_Passage shown_:
------------------------------------

The fixed, predefined nature of its tag set simplifies HTML while limiting its scope of use.  Designed to render conventional documents, the tag set is ill-suited to many other types of content.  Scientists and engineers, for example, are frustrated by the difficulty of representing mathematical equations in HTML.  Many other constituencies, meanwhile - architects, musicians, choreographers, and more - are unable to adequately describe the symbologies of their professions.  The need is for a markup language that is both more flexible than HTML and more specialized to the user's context.

HTML's second limitation - its focus on structure rather than meaning - is no less significant.  HTML content conveys no meaning.  Whether the HTML document contains a candidate's résumé, a list of suppliers, or a product data sheet, it's all just a jumble of headers, paragraphs, tables, and images to an application that consumes HTML content.  Even a simple task such as sorting HTML-coded résumé documents into alphabet­ical order would be virtually impossible.  Again, the need is for a markup language that is both more flexible than HTML and more specialized to the user's particular context.  The need is for an extensible markup language.

Extensible Markup

Devising a language that is both more flexible and more specialized to the user's context poses a dilemma, for the goals of generality and particularity are mutually exclusive.  The solution, the extended markup language XML, is more accurat­ely not a language but rather a metalanguage - a general specification for creating particular markup languages.  Hundreds of such XML-based languages have already been created, each developed for the needs of its particular user constituency.  Examples include:

◊    XBRL, the eXtensible Business Reporting Language, which businesses can use to share financial reporting information with regulatory agencies.

------------------------------------

_Data to examine_:
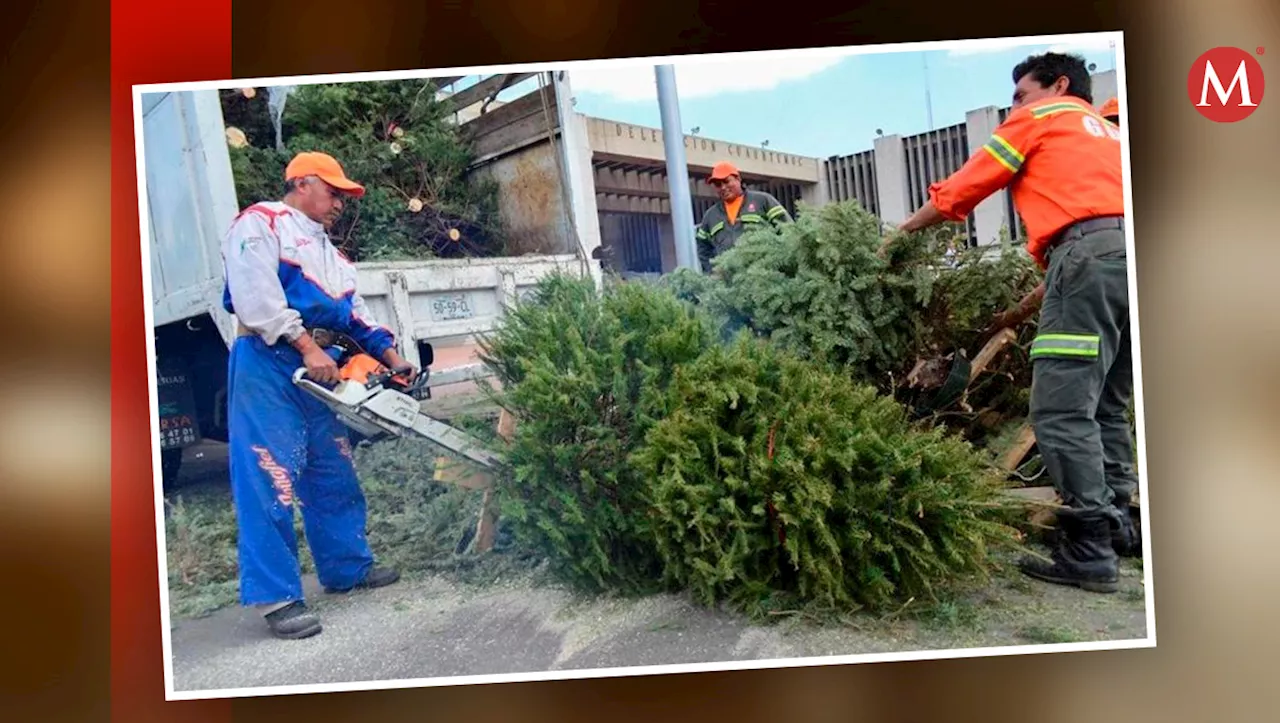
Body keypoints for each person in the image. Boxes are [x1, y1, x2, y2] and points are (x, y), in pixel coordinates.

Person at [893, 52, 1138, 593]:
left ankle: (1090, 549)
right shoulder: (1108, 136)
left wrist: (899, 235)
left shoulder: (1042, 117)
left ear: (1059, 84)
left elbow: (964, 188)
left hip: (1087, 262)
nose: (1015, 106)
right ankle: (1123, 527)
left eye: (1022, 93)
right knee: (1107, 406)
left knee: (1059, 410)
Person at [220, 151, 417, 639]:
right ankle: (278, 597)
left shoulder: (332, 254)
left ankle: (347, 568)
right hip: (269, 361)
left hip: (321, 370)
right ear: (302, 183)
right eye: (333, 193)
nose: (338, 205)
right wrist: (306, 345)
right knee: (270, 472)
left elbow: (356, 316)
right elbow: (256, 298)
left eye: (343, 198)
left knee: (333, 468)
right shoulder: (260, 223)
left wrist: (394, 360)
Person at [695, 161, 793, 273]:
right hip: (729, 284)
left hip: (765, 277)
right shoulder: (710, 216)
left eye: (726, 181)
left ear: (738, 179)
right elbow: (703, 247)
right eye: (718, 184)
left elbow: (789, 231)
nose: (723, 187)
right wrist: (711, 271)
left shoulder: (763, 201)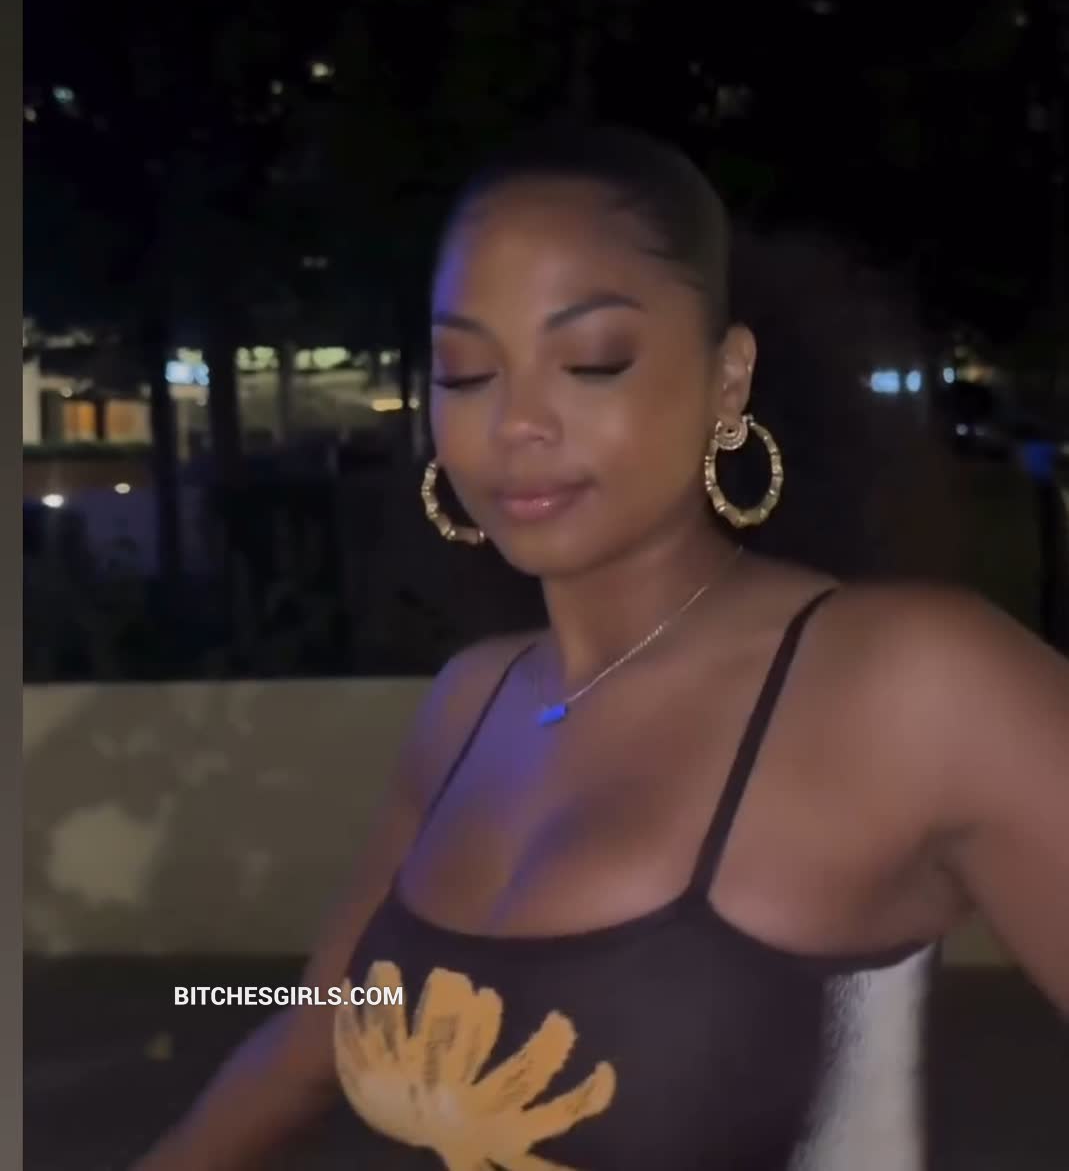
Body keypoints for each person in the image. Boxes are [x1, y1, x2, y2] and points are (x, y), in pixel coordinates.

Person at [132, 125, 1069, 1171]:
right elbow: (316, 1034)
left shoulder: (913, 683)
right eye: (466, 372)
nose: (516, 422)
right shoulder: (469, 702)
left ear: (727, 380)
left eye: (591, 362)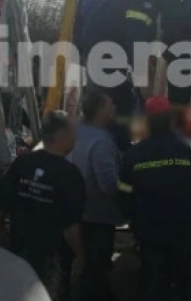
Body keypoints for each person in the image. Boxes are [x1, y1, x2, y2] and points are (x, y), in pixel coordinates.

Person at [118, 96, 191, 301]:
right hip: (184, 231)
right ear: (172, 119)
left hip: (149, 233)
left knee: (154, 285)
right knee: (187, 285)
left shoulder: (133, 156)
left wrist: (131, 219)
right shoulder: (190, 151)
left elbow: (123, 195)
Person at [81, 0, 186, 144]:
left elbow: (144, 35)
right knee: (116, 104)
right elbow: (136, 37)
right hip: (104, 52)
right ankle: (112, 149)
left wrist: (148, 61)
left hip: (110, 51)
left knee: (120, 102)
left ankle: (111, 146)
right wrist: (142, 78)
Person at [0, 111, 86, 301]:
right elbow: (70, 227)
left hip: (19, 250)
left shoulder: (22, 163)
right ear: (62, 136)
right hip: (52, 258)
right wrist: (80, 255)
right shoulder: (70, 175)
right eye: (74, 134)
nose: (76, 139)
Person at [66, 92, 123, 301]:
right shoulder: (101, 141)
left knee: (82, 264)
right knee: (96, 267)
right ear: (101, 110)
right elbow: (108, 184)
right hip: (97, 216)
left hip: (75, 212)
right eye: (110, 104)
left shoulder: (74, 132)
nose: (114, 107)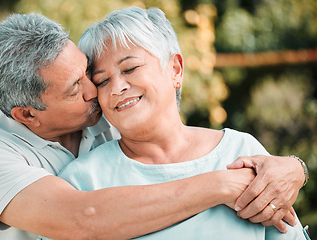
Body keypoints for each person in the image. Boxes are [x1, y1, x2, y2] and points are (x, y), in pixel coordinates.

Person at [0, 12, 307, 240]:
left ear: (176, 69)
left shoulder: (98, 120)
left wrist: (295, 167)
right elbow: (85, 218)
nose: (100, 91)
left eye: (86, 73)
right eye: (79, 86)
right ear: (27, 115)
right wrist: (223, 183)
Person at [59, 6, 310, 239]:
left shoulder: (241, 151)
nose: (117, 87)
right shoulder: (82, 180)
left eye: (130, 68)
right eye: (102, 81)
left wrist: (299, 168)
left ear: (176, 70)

------------------------------------

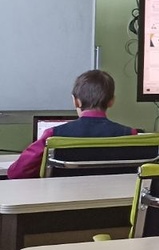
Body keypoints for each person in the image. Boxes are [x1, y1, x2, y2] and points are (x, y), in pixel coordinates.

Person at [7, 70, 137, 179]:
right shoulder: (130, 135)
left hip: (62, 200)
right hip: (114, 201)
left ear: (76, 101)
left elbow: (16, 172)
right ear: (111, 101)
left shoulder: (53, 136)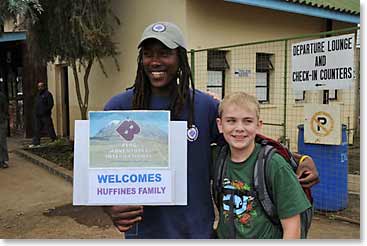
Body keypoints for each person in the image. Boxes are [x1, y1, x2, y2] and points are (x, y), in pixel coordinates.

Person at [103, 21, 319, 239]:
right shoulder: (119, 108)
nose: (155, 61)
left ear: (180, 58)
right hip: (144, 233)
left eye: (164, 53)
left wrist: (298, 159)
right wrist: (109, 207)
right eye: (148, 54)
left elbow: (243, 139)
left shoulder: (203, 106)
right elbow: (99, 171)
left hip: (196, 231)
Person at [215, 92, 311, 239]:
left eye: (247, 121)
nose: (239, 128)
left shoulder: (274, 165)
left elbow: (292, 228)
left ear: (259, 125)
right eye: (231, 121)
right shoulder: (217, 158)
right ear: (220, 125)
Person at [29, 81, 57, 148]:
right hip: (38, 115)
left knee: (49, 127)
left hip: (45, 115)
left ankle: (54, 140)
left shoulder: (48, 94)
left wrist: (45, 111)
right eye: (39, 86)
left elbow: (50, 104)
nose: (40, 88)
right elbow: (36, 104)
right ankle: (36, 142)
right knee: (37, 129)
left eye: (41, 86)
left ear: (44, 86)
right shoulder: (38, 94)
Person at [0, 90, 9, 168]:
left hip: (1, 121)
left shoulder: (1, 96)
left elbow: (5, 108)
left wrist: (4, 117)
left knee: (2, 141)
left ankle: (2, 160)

------------------------------------

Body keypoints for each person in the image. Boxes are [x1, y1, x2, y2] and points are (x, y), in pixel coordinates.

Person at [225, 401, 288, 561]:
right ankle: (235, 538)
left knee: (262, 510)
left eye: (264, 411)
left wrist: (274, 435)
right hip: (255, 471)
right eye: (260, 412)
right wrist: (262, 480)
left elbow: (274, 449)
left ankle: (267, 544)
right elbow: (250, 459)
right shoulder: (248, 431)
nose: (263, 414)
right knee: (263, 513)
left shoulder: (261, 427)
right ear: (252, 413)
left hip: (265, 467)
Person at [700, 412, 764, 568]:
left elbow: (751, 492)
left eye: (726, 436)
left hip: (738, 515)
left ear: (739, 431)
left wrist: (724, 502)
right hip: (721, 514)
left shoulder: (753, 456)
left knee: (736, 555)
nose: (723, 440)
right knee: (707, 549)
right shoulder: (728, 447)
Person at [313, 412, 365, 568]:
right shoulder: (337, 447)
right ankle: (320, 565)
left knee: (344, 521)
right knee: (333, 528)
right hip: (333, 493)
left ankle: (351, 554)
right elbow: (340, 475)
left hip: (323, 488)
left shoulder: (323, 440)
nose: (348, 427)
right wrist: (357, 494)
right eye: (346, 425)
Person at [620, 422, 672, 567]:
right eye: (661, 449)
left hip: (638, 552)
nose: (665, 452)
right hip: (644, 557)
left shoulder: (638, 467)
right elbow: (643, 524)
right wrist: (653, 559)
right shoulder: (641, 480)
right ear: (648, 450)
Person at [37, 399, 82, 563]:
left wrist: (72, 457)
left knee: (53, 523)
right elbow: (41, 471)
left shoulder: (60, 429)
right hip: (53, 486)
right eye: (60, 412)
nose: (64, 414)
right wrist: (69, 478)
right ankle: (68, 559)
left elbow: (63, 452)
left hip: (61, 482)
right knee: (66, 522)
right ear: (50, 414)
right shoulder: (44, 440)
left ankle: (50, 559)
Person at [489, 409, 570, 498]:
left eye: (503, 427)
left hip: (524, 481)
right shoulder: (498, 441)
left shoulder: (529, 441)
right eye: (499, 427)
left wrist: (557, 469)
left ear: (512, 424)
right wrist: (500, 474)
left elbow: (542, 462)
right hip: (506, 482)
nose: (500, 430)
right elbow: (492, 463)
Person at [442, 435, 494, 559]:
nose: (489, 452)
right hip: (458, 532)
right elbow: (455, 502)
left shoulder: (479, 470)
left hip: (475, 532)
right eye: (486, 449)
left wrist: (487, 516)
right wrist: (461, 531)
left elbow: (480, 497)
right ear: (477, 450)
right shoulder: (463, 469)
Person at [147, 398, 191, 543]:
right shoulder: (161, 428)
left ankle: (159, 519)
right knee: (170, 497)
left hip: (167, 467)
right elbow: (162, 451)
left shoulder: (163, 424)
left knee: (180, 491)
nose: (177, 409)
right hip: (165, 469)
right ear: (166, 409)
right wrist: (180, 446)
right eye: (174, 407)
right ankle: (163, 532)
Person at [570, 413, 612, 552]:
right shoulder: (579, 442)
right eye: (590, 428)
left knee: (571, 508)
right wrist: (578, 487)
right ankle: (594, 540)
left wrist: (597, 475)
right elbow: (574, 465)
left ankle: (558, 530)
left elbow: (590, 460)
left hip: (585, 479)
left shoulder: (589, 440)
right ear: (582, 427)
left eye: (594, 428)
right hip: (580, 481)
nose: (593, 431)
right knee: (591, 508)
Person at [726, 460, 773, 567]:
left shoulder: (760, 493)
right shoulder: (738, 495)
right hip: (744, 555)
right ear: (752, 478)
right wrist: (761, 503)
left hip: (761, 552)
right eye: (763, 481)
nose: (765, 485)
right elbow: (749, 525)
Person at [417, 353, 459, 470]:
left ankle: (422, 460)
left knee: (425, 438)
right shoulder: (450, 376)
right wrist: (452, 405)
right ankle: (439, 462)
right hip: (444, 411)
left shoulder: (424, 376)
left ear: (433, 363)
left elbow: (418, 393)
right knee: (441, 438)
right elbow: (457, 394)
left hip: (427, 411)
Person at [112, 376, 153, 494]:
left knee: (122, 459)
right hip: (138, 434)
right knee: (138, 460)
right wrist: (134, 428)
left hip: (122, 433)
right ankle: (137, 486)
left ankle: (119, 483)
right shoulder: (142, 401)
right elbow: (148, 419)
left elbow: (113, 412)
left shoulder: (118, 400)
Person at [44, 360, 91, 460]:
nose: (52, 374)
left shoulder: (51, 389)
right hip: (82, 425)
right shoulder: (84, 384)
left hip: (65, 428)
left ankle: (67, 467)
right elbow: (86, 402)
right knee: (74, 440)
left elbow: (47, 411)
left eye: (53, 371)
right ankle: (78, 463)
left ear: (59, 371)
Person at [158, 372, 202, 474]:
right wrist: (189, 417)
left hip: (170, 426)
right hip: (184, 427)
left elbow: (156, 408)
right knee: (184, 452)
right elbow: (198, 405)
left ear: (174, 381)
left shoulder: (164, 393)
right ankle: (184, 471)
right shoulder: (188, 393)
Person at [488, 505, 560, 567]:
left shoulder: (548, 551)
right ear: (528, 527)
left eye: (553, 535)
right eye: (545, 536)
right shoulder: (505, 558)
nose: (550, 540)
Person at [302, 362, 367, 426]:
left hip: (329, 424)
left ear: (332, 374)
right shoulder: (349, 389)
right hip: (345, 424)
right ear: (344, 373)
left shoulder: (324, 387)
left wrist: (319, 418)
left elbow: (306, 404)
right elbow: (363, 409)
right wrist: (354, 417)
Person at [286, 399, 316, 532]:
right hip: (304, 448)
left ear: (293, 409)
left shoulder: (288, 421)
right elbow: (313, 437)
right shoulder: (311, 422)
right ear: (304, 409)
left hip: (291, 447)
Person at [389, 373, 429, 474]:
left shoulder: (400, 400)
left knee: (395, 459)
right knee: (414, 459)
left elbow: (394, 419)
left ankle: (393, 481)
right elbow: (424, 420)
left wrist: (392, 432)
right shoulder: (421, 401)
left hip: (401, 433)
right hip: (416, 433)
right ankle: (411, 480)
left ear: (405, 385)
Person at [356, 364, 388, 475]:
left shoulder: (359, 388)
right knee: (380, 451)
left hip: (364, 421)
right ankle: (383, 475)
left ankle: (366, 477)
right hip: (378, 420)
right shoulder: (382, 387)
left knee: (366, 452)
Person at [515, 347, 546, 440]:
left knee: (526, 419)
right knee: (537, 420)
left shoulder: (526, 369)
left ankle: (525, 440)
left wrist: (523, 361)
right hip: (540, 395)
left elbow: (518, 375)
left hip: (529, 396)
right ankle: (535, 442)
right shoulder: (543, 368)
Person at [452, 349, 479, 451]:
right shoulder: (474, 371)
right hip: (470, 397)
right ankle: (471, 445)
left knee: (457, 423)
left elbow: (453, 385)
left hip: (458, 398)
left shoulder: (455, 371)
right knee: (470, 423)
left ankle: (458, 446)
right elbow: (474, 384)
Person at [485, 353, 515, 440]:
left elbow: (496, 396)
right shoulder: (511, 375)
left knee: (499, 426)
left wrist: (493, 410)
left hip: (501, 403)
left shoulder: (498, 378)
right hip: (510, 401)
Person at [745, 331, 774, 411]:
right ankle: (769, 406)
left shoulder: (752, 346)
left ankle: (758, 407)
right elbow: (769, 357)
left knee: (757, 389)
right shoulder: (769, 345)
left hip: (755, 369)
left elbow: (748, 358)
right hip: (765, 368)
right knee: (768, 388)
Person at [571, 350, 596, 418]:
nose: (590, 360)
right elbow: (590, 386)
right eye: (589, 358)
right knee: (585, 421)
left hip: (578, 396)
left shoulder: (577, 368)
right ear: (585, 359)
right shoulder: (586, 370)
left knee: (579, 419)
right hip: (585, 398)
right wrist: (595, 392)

------------------------------------

_Required tasks_:
**1.** Quote the stretch of the passage on HTML's limits and XML from "The fixed, predefined" through "the user's context.".
**2.** Write what comes next in the passage on HTML's limits and XML, picking up after its final sentence.
The entries come from a source unrelated to the passage on HTML and XML.

_Answers by item number_:
**1.**
The fixed, predefined nature of its tag set simplifies HTML while limiting its scope of use.  Designed to render conventional documents, the tag set is ill-suited to many other types of content.  Scientists and engineers, for example, are frustrated by the difficulty of representing mathematical equations in HTML.  Many other constituencies, meanwhile - architects, musicians, choreographers, and more - are unable to adequately describe the symbologies of their professions.  The need is for a markup language that is both more flexible than HTML and more specialized to the user's context.

**2.**
◊    Health Level Seven (HL7) for exchange and retrieval of electronic health records.

◊    MathML, whose tags describe both the visual presentation of a mathematical expression and the expression's meaning.

◊    JSML (Java Speech API Markup Language), a language for annotating text input to speech synthesizers.

The details of each XML-based language - that is, the names and attributes of elements, the element hierarchy, and any constraints on content within each element - are specified in its schema.  Schemas are commonly expressed in an XML Schema Definition (XSD) file, which conforms to the standard XML Schema Definition Language.[3]   For example, the JSML language specifies its particular elements and their attributes in the jsml.xsd file.  The schemas of all XML-based languages must themselves conform to a core syntax of the XML specification.  In this way, an XML parser will always be able to interpret any well-formed XML-type document.  For example, a text-to-speech syn­thes­izer can process a parsed JSML document and output speech.

The JSML code segment below illustrates the JSML language's utility to a synthesizer that converts JSML-encoded text into speech.  The "sentence" attribute of the <div> element conveys the contextual meaning of the text that it encap­sulates.  The ability to tag text in this way enables developers of speech synthesizer applications to enhance a user's experience by adding, say, a replay-previous-sentence button.  This functionality will then work on any document that conforms to the JSML schema.  Another element in the code segment is <literal>.  When the synthesizer encounters content between the <literal> tags, it can enunciate this content letter-by-letter (jay, es, em, el) rather than interpret it as a word that would be (incorrectly) pronounced as "jesmul" or the like.

Segment of JSML Code

<jsml>
<div type="sentence">This block about <literal>JSML</literal> is constructed as an example.</div>
<break time="1s">
<voice gender="female">Did <emphasis>you</emphasis> say you had broken up with your boyfriend?</voice>
</jsml>
 

Application of XML

XML languages describe content (or data) in a standardized manner appropriate to its use.  The foregoing example of a JSML-enabled speech synthesizer illustrates the power of describing data in this way.  But the application of XML is far broader than any one example might suggest, extending into systems integration, data storage and retrieval, and content distribution.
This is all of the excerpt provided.